The deal, he explained, was that he’d get to the man’s street at about 6am and wait, hidden in the back of the car, until the 'mark' emerged to go to catch his bus to the gym. There was a narrow lane cutting through a churchyard and down the back of a school that was the most direct route to the bus stop.

“I’ll have to ditch the car,” Dave said, as we walked past the target’s house for the third time. I felt nervous that people would see us and think that we were staking the house out to rob it, call the police and we would be the ones ending up behind bars. Thankfully, we headed off down the path through the churchyard. He was tall and handsome, was Dave, and quite distinctive-looking. How does he avoid detection when he’s following someone on foot, I asked.

“I carry a bag with me with three changes of tops and hats. One good outfit is a high-vis vest, shorts and boots. Then I look like a construction worker. I followed one bloke into a pub once, dressed like that, and I was having a pint and keeping an eye on him and he asked me if I wanted to play a game of pool with him. So I did – and videoed him the whole time.”

What happened if someone realised they were being followed, I wanted to know.

“Well, usually we work in teams of two, so we can switch, but I have to do it on my own, so the chances of being caught out are higher.” I reminded myself that these were hardly Bond-villain master criminals; they were unlikely to capture Dave, tie him spread-eagled to a chair and point a laser beam at his crotch in revenge for his uncovering their evil plots.

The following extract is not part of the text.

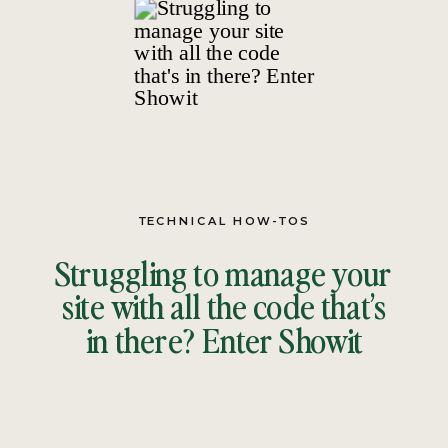
TECHNICAL HOW-TOS
Struggling to manage your
site with all the code that’s
in there? Enter Showit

They just lose out on a few thousand pounds of insurance pay-outs.

“So how are you going to follow this bloke tomorrow, do you reckon, now that we’ve done our recce of his car and house?” I asked.

Dave looked around him, checking over both shoulders before answering. “Well, I don’t think I can follow him down this path – it’d be too obvious, so I’ll have to risk losing sight of him and drive round to the bus stop in the car and follow the bus into town. He’s due to change buses there to get out to the gym so I’ll have to lose him again while I ditch the car and then get on the bus with him. I’ve got this camera that looks like a phone so I can film him while pretending that I’m ringing someone.”

“And when you get to the gym? Won’t it look a bit fishy, following him in and hanging around in your high-vis vest?”

“I’ve already thought of that. I’m going to ask to fill in a new member’s form – that way I can have my camera on the desk while I’m filling it in.”

As we could do no more to spy on the mark tonight without raising suspicion, we headed to another pub, where I was bursting with questions. Dave explained that sometimes a suspicious neighbour would call the police when they noticed an unfamiliar parked car. A uniformed officer would knock on the window but was usually fine with it once Dave explained what he was doing. And, he said, it was procedure to ring the local force in advance of a stake-out, anyway, and inform them out of courtesy what was going on.

“But what if you need to pee?” I asked. “I mean, if you’re in the car on your own for hours on end and you can’t leave because you don’t know if the mark is going to come out of his front door the second you dash off to a loo.” Dave raised his eyebrows slyly as he took a mouthful of beer and waggled the empty bottle to make his point.

“Oh,” I said. “Probably means men make better surveillance operatives than women.”

I heard later that week that the mission had been successful. Dave’s plan had worked to a T and he’d managed to film the mark in the gym, doing things no man with a strained back should be able to do. It was a good ending for Dave and an even better result for the insurance company. But was it a good ending for me, romantically-speaking?

Let’s just say I can’t go into details – or I’d have to shoot you – but, although I really enjoyed my really unusual date going on recon, he certainly didn’t turn out to be the spy who loved me.